Of course, the hg repo's history will still be accessible.
Reporter | ||
Comment 5•8 days ago
|
||
(In reply to :glob ✱ from comment #4)
(In reply to Alex Hochheiden [:ahochheiden] from comment #3)
The repo history isn't that important, but I was hoping to preserve it using
git-cinnabar
. Though, I have done little to no investigating into how feasible/time consuming that would be to do. If it's a significant task, I'm fine with losing it and starting fresh.It's mostly to avoid having to deal with those large binaries in the repo at all.
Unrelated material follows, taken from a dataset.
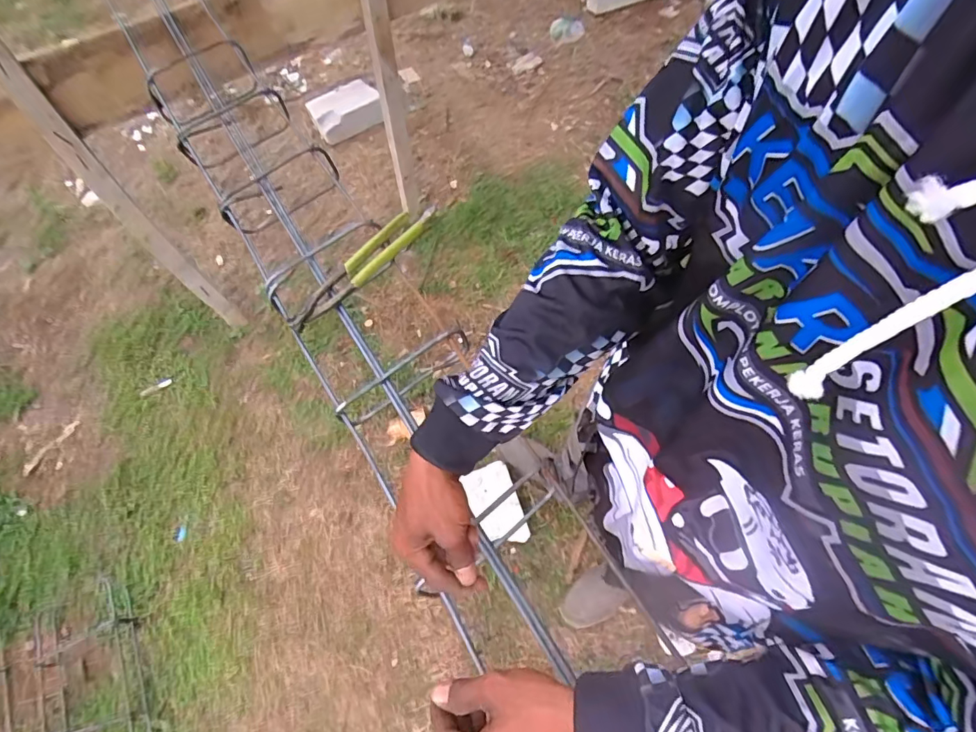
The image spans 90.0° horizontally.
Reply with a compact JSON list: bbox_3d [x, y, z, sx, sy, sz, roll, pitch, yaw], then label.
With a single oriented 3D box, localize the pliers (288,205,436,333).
[{"bbox_3d":[-0.172,-0.135,0.668,0.241,0.030,0.055,-44,69,-7],"label":"pliers"}]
That makes sense. I was only thinking about the current state of the repo, but you're right, if we keep the history we'd keep the historical binaries. Which is currently 1.7gb for me on disk, and includes many variants of emacs
and python distributions going back to version 2.5.
We could create some weird amalgamation where we only keep the commits without the binaries, but that might not be worth the effort. Starting fresh is probably the right call.
Reporter | ||
Comment 6•7 days ago
|
||
Glandium says he will do the conversion that will keep the history, but drop all the archives/binaries.
Comment 7•7 days ago
|
||
With the following commands:
git clone hg::https://hg.mozilla.org/mozilla-build
git cinnabar clear
git filter-repo --force --invert-paths --path-glob "*.nsi" --path-glob "*.exe" --path-glob "*.7z" --path-glob "*.tar.lzma" --path-glob "*.tar.bz2" --path-glob "*.tar.gz" --path-glob "*.tar.xz" --path-glob "*.tgz" --path-glob "*.msi" --path-glob "*.zip" --path-glob "*.egg"
git gc --aggressive
I get a 684K repo.
(git filter-repo from https://github.com/newren/git-filter-repo)
Reporter | ||
Comment 8•7 days ago
|
||
So I reworked D247519 to get around bug 1965558 and it's essentially the first draft of what's proposed here. Download all the dependencies instead of committing them to the repo. Glandium is keen on using fetch-content (what we use in CI to fetch dependencies, verifies sha256/file size, etc) which is essentially just a more robust implementation of what I have.
Which got me thinking, what's stopping us from just making this all ./mach
command in the firefox
repo? If we follow this through to the end, that's essentially all it is. A single command that makes an installer. It's not really necessary for a lot of people to have easy access to doing so via a ./mach
command, but I could make that argument for a lot of commands.
I wouldn't need to duplicate that fetch-content
script. It'd be trivial to use .mozbuild
to store the downloaded dependencies (otherwise we'd be guessing where it was, or duplicating a bunch of code again to know for sure).
We'd probably lose the history of packageit.py
(unless there's some way to graft it onto whatever mach_commands.py
file we end up using?). I posed the short version of this thought on Slack to Glandium, and decided to post the long version here before he replied.